简体   繁体   中英

How should I model associations between classes

I am modelling the domain model in my application. Obviously, some of the object relationships are assocations, but those associations also have attributes. For example:

Foo can have one-to-many Bars. However, the association has attributes, such as a date range for how long that association is valid. So, the way I have done this is as follows:

public interface Association<S, T> {
     public S getSource();

     public T getTarget();
}

Then for something like the above:

public class FooToBarAssociation implements Association<Foo, Bar> {
    public Foo getSource();
    public Bar getTarget();
    public Date getFromDate();
    public Date getToDate();
}

Then the Foo class has:

private List<FooToBarAssociation> associations;

My questions are:

  1. Is this an appropriate way to model the association with attributes?

  2. Where should the business logic be for adding/removing the associations to Foo? Creating a FooToBarAssociation will sometimes require a bit of business logic and I'm wondering if that should be handled in a FooService, which then calls setAssociations rather than being in the model object. I've always heard to keep biz logic out of the model objects as much as possible.

Answers to your questions:

  1. I think your model is appropriate.
  2. In a domain oriented model, I would add the association logic to Foo.

I have another suggestion, but it applies to a specific situation.

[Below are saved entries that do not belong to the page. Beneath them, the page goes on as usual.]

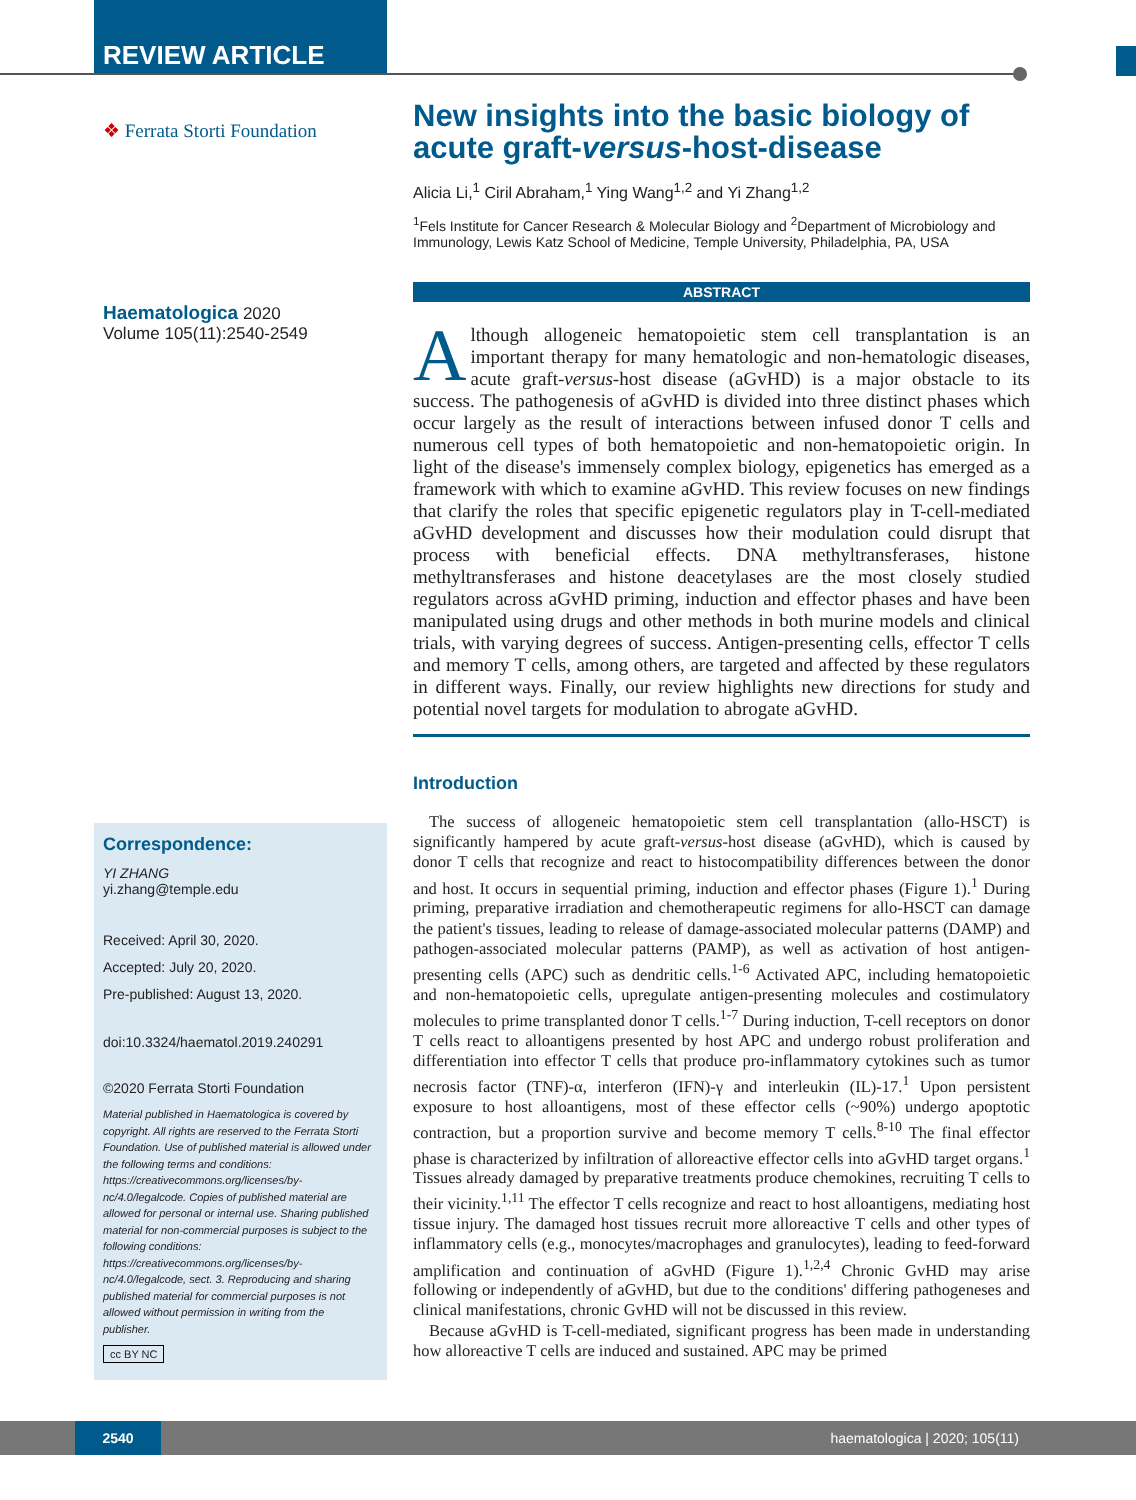REVIEW ARTICLE
❖ Ferrata Storti Foundation
Haematologica 2020
Volume 105(11):2540-2549
Correspondence:
YI ZHANG
yi.zhang@temple.edu
Received: April 30, 2020.
Accepted: July 20, 2020.
Pre-published: August 13, 2020.
doi:10.3324/haematol.2019.240291
©2020 Ferrata Storti Foundation
Material published in Haematologica is covered by copyright. All rights are reserved to the Ferrata Storti Foundation. Use of published material is allowed under the following terms and conditions: https://creativecommons.org/licenses/by-nc/4.0/legalcode. Copies of published material are allowed for personal or internal use. Sharing published material for non-commercial purposes is subject to the following conditions: https://creativecommons.org/licenses/by-nc/4.0/legalcode, sect. 3. Reproducing and sharing published material for commercial purposes is not allowed without permission in writing from the publisher.
cc BY NC
New insights into the basic biology of acute graft-versus-host-disease
Alicia Li,<sup>1</sup> Ciril Abraham,<sup>1</sup> Ying Wang<sup>1,2</sup> and Yi Zhang<sup>1,2</sup>
<sup>1</sup> Fels Institute for Cancer Research & Molecular Biology and <sup>2</sup>Department of Microbiology and Immunology, Lewis Katz School of Medicine, Temple University, Philadelphia, PA, USA
ABSTRACT
Although allogeneic hematopoietic stem cell transplantation is an important therapy for many hematologic and non-hematologic diseases, acute graft-versus-host disease (aGvHD) is a major obstacle to its success. The pathogenesis of aGvHD is divided into three distinct phases which occur largely as the result of interactions between infused donor T cells and numerous cell types of both hematopoietic and non-hematopoietic origin. In light of the disease's immensely complex biology, epigenetics has emerged as a framework with which to examine aGvHD. This review focuses on new findings that clarify the roles that specific epigenetic regulators play in T-cell-mediated aGvHD development and discusses how their modulation could disrupt that process with beneficial effects. DNA methyltransferases, histone methyltransferases and histone deacetylases are the most closely studied regulators across aGvHD priming, induction and effector phases and have been manipulated using drugs and other methods in both murine models and clinical trials, with varying degrees of success. Antigen-presenting cells, effector T cells and memory T cells, among others, are targeted and affected by these regulators in different ways. Finally, our review highlights new directions for study and potential novel targets for modulation to abrogate aGvHD.
Introduction
The success of allogeneic hematopoietic stem cell transplantation (allo-HSCT) is significantly hampered by acute graft-versus-host disease (aGvHD), which is caused by donor T cells that recognize and react to histocompatibility differences between the donor and host. It occurs in sequential priming, induction and effector phases (Figure 1).<sup>1</sup> During priming, preparative irradiation and chemotherapeutic regimens for allo-HSCT can damage the patient's tissues, leading to release of damage-associated molecular patterns (DAMP) and pathogen-associated molecular patterns (PAMP), as well as activation of host antigen-presenting cells (APC) such as dendritic cells.<sup>1-6</sup> Activated APC, including hematopoietic and non-hematopoietic cells, upregulate antigen-presenting molecules and costimulatory molecules to prime transplanted donor T cells.<sup>1-7</sup> During induction, T-cell receptors on donor T cells react to alloantigens presented by host APC and undergo robust proliferation and differentiation into effector T cells that produce pro-inflammatory cytokines such as tumor necrosis factor (TNF)-α, interferon (IFN)-γ and interleukin (IL)-17.<sup>1</sup> Upon persistent exposure to host alloantigens, most of these effector cells (~90%) undergo apoptotic contraction, but a proportion survive and become memory T cells.<sup>8-10</sup> The final effector phase is characterized by infiltration of alloreactive effector cells into aGvHD target organs.<sup>1</sup> Tissues already damaged by preparative treatments produce chemokines, recruiting T cells to their vicinity.<sup>1,11</sup> The effector T cells recognize and react to host alloantigens, mediating host tissue injury. The damaged host tissues recruit more alloreactive T cells and other types of inflammatory cells (e.g., monocytes/macrophages and granulocytes), leading to feed-forward amplification and continuation of aGvHD (Figure 1).<sup>1,2,4</sup> Chronic GvHD may arise following or independently of aGvHD, but due to the conditions' differing pathogeneses and clinical manifestations, chronic GvHD will not be discussed in this review.
Because aGvHD is T-cell-mediated, significant progress has been made in understanding how alloreactive T cells are induced and sustained. APC may be primed
2540 haematologica | 2020; 105(11)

If you need the model to work with only one association at a time the following simplified model would work.

public class Foo {

    private Date startDate;
    private Date endDate;
    private Bar bar;

    public Date getStartDate() {
        return startDate;
    }

    public Date getEndDate() {
        return endDate;
    }

    public Bar getBar() {
        return bar;
    }


}

where the start and end dates correspond to the period for which bar is associated with Foo. This way, even though Foo to Bar is one to many, you would only work on one Bar at a time. The Foo Bar association would be fetched from the database, based on an effective date, which would lie between start and end dates.

IMHO same rules apply as when you implement association classes in UML. What you created is one way, other might be nesting - Foo contains Assoc which in turn contains Bar. You can create it also the other way around Bar containing Assoc and Assoc containing Foo. Foo can contain Assoc and Bar can contain Assoc. There are many possibilities, it depends only on you requirements. In your example your solution looks good. What you heard seems good, but sometimes it might be complicated.